If you haven’t yet explored the archive, it’s an interesting, occasionally infuriating place. There are original stories by Michael King and Keri Hulme; there are articles that would be better suited to an encyclopaedia than a magazine; there’s some excellent photojournalism, especially of the way we live; there wasn’t always the diversity of voices and viewpoints we strive for today.

Some of these changes are simply because you, the reader, have needed different things from us over time. Now that you carry an information portal around in your pocket, our features are less completist: more like stories, less like Wikipedia pages. We face issues today that we didn’t think about much in 1989 (“Who does outer space belong to?” “How do we rehabilitate our rivers?”) but we’re also looking at the same things all over again from a new vantage point (“How do we protect the vulnerable?” “How do we honour the Treaty?”)

Some of these changes are because journalism has evolved, and our ideas about how to tell stories responsibly have developed. These days, we want you to know a little bit more about the people who are writing and photographing the stories in the magazine. We want to acknowledge the perspectives they hold. That’s why there are now credit lines in stories describing our contributors a little more, and that’s why we’ve started listing the iwi of any Māori contributors or sources—so that others can pinpoint them in the web of networks and relationships that is te ao Māori.
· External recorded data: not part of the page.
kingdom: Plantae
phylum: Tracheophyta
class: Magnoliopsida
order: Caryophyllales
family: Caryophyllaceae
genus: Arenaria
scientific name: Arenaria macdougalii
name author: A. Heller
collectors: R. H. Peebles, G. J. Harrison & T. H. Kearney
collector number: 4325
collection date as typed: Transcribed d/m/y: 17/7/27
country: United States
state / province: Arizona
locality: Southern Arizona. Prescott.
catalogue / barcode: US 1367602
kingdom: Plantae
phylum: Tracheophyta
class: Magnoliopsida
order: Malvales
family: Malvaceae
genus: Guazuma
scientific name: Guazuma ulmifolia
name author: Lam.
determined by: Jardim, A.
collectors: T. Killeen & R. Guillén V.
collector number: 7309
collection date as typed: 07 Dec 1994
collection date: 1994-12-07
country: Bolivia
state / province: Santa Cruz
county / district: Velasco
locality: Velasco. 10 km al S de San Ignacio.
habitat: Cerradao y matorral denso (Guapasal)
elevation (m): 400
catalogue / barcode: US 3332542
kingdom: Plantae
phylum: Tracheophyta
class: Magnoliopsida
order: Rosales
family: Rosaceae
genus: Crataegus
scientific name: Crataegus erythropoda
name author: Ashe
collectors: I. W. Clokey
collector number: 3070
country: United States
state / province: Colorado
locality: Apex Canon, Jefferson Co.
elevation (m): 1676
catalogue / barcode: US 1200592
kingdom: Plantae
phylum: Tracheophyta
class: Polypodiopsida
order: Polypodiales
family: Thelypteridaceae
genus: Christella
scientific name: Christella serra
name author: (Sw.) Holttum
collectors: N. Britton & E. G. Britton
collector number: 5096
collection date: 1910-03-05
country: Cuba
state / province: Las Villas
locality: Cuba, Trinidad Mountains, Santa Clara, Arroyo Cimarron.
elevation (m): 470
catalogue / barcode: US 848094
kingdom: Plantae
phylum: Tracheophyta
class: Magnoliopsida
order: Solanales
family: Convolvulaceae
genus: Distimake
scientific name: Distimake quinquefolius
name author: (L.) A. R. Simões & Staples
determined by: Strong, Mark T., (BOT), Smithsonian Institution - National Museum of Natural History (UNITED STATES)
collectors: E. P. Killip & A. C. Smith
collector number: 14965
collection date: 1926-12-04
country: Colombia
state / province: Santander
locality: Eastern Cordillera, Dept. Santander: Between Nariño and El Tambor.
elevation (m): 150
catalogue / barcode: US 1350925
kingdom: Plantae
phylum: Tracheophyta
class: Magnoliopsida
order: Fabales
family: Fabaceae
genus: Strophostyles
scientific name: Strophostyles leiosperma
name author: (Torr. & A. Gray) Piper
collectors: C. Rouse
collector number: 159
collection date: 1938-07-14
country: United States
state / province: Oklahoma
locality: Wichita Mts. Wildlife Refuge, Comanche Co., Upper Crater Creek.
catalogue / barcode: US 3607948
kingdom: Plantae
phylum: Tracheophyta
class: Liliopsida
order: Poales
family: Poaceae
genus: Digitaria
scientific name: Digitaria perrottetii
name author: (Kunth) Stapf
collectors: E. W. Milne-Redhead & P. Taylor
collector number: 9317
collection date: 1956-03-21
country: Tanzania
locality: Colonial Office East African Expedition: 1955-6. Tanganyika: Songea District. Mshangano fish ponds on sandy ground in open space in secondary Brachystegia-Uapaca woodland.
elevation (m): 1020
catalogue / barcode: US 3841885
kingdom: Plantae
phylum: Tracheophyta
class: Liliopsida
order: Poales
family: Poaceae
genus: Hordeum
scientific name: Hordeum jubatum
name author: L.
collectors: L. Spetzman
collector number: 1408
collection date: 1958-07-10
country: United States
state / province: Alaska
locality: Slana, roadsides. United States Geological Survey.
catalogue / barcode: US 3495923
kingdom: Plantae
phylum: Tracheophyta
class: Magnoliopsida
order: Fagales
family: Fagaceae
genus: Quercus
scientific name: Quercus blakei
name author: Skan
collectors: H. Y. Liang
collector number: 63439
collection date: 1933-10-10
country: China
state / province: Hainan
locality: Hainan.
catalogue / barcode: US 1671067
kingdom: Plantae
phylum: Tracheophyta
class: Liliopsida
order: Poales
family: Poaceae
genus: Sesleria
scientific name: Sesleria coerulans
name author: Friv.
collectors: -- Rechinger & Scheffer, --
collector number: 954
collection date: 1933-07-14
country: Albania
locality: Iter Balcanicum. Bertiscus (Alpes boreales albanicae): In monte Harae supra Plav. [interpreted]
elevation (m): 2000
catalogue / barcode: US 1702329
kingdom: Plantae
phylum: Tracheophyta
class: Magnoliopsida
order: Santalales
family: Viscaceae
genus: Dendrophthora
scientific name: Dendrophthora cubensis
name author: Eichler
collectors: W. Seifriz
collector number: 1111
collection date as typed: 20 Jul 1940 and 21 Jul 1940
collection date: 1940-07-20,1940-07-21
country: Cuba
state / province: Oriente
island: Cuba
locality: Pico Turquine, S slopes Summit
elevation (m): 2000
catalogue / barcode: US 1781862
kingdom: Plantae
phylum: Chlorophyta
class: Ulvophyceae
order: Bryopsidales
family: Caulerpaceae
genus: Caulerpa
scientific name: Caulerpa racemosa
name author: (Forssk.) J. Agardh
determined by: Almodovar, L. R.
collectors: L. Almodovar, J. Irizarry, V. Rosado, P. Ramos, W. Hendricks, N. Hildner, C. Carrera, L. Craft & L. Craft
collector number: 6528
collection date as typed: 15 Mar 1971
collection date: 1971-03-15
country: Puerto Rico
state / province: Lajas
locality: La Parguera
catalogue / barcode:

The unchanging part of the magazine—our magnetic north—is that we’re committed to learning. We don’t consider anything to be finished. Like the scientists we write about, we keep open minds, sift new evidence, listen to those who have a long history and connection with the whenua.

And we start stories in the same way, a candle in a dark room, reaching towards something we feel is there. Most of the stories in this issue began as musings—a sixth-sense notion that there may be something worth bringing into the light, worth sharing with others. “I see a lot of rosellas these days,” I said to Auckland journalist Ellen Rykers. “Are they bad?” Our oceans journalist Kate Evans heard talk about an terrible seaweed on Great Barrier Island. “Is this even a story?” she wondered, and went there to find out.  I asked Tulia Thompson to attend a siren battle and tell us what it was like and Kerry Sunderland suggested travelling up the remote Baton Valley to find out what life there is like. We start, always, in ignorance, and then we learn.

After five years and one pandemic editing New Zealand Geographic—a job that is a bit like being an air traffic controller, where journalism and photography are the planes—I’m taking a sabbatical to learn more about journalism in the United States, with some help from Columbia University and Fulbright New Zealand. I’m planning to listen, to reconsider, and to return not with more certainty but more curiosity.

The magazine’s next editor, Catherine Woulfe, is sitting right next to me as I type, and I’m excited to see what the magazine—this country, our lives—look like from her vantage point. You’re in good hands.